My gaze dropped to her mouth, then back up to her eyes. The answer pounded in my blood, primal and reckless. I want to know if you taste as expensive as you look. I want to know if you make noise when someone tells you no.

But I released her wrist, pulling back to my side of the cab.

"I want you out of my truck," I said. "Go."

She swallowed hard, grabbed her bag, and scrambled out into the snow.

I watched her run toward the building, her heels slipping on the wet pavement, the doorman ushering her inside. She didn't look back.

I waited until the glass doors closed behind her before I let out a long, ragged breath. I rubbed a hand over my face, trying to scrub the image of her frightened, defiant eyes from my mind.

I put the truck in gear and peeled away from the curb, my tires spinning aggressively on the ice.

I was in trouble.

Serious, career-ending, life-ruining trouble.

Because for the first time in four years, I didn't care about the scholarship. I didn't care about the scouts. I didn't care about the rules.

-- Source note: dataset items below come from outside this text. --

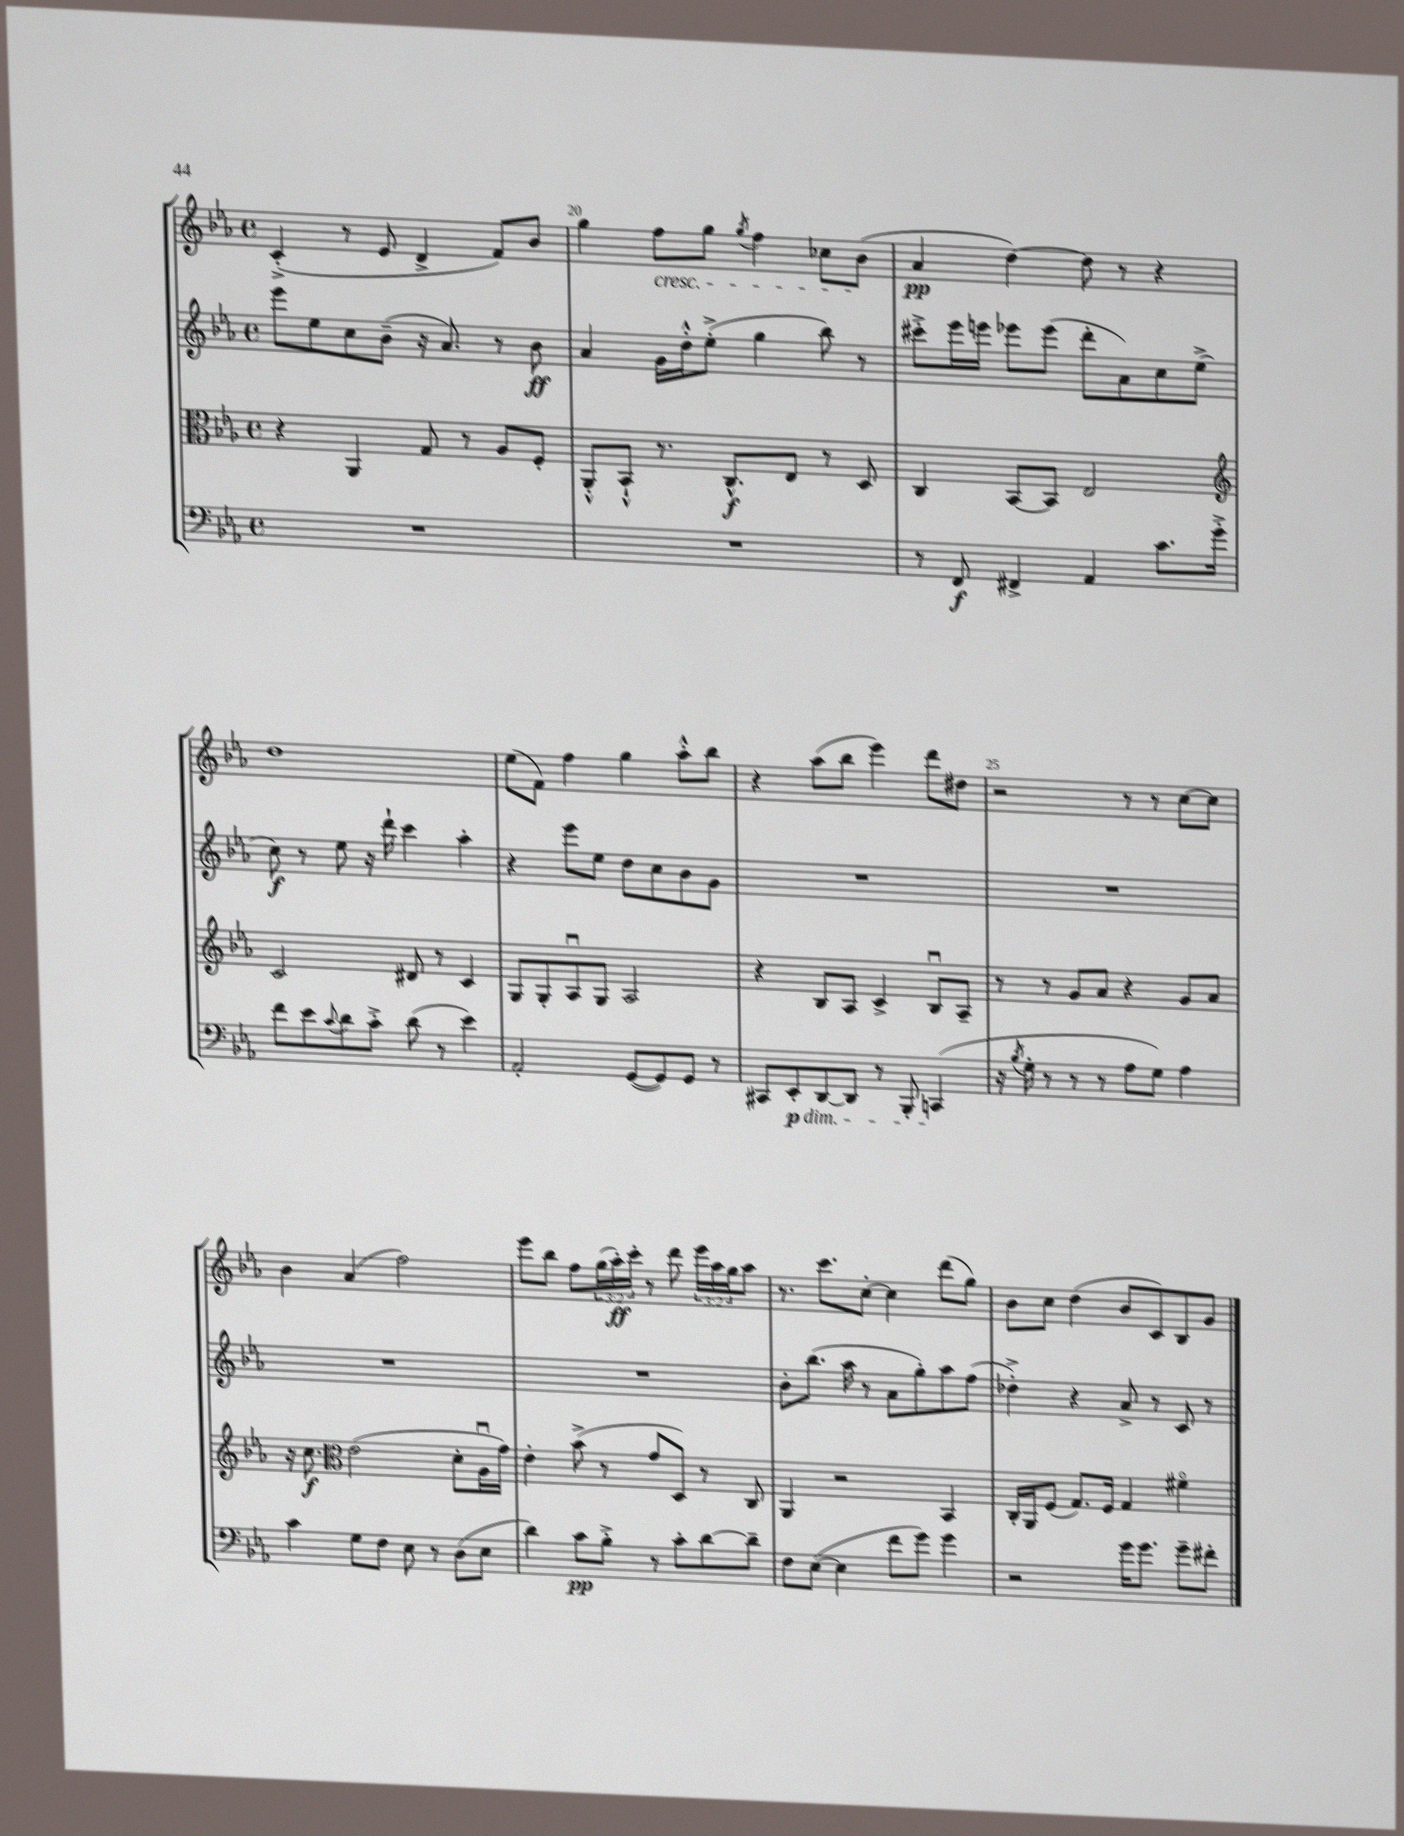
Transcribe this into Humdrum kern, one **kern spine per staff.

**kern	**kern	**kern	**kern
*staff4	*staff3	*staff2	*staff1
*clefF4	*clefC3	*clefG2	*clefG2
*k[b-e-a-]	*k[b-e-a-]	*k[b-e-a-]	*k[b-e-a-]
*M4/4	*M4/4	*M4/4	*M4/4
*met(c)	*met(c)	*met(c)	*met(c)
1r	4r	8eee-	(4c'^
.	.	8ee-	.
.	4AA-	8cc	8r
.	.	(8b-~	8e-
.	8G	16r	4d^
.	.	8.a-)	.
.	8r	.	.
.	8A-	8r	8f)
.	8F'	8b-	8b-
=	=	=	=
1r	8AA-'^^	4a-	4gg
.	8BB-`^^	.	.
.	8.r	16g	8ff
.	.	16dd'^^	.
.	.	(8ee-'^	8gg
.	8.C^^	.	.
.	.	.	8qgg
.	.	4gg	4ff
.	8E-	.	.
.	8r	8bb-)	8cc-
.	8D	8r	(8b-
=	=	=	=
8r	4C	8ccc#'^	4a-
8FF	.	16eee-	.
.	.	16eee	.
4FF#^	[8BB-	8eee-	[4dd)
.	8BB-]	(8eee-	.
4AA-	2E-	8ddd'	8dd]
.	.	8a-)	8r
8.c	.	8cc	4r
.	.	(8ee-^	.
16g'^	.	.	.
=	=	=	=
*	*clefG2	*	*
8f	2c	8cc)	1dd
8e-	.	8r	.
8qqc	.	.	.
8d	.	8ee-	.
8c'^	.	16r	.
.	.	16ddd`	.
(8d	8d#	4ccc	.
8r	8r	.	.
4e-)	4c	4aa-'	.
=	=	=	=
2AA-'	8G	4r	(8ee-
.	8G'	.	8f)
.	8A-u	8eee-	4ff
.	8G	8ee-	.
([8GG	2A-	8dd	4gg
8GG])	.	8cc	.
8GG	.	8b-	8aa-'^^
8r	.	8g	8bb-
=	=	=	=
8CC#	4r	1r	4r
8EE-'	.	.	.
[8DD	8B-	.	(8aa-
8DD]	8A-	.	8bb-
8r	4c^	.	4eee-)
8BBB-'	.	.	.
(4CC	8B-u	.	8ddd
.	8A-~	.	8dd#
=	=	=	=
16r	8r	1r	2r
8qB-	.	.	.
16G'	.	.	.
8r	8r	.	.
8r	8g	.	.
8r	8a-	.	.
8A-	4r	.	8r
8G)	.	.	8r
4A-	8g	.	[8cc
.	8a-	.	8cc]
=	=	=	=
4c	16r	1r	4b-
.	8.cc	.	.
*	*clefC3	*	*
8G	(2e-	.	(4a-
8F	.	.	.
8E-	.	.	2ff)
8r	.	.	.
(8D	8d'	.	.
8E-	16A-u	.	.
.	16g)	.	.
=	=	=	=
4d)	4e-'	1r	8eee-
.	.	.	8bb-
8c	(8b-^	.	8ff
8B-'^	8r	.	(24gg
.	.	.	24aa-')
.	.	.	24ccc'
8r	8g	.	8r
8c'	8D)	.	8ddd
[8d	8r	.	24eee-
.	.	.	24aa-
.	.	.	24gg
8d~]	8C	.	8aa-
=	=	=	=
8F	4AA-	8b-'	8.r
([8E-	.	(8.bb-	.
.	.	.	8.ccc
4E-]	2r	.	.
.	.	16aa-	.
.	.	8r	[8cc'
8f	.	8a-	4cc]
8g)	.	8gg')	.
4g	4BB-	8aa-	(8ddd
.	.	(8ff	8gg)
=	=	=	=
2r	16C'	4dd-'^)	8b-
.	16AA-	.	.
.	(8F	.	8cc
.	8.G)	4r	(4dd
.	16F	.	.
16g	4G	8a-^	8b-
8.g	.	.	.
.	.	8r	8c)
8g~	4f#o	8c	8B-
8f#'	.	8r	8g
==	==	==	==
*-	*-	*-	*-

All I could think about was the way she had looked at me when I told her no. Like she had been waiting her whole life to hear it.

I gripped the wheel, the leather groaning under the pressure.

Stay away from her, Vanner, I told myself. She is poison.

But as I drove back into the dark, swirling heart of the storm, I knew it was already too late. The crash hadn't just wrecked her car. It had wrecked my control.

And I had a terrible feeling I was going to enjoy the wreckage.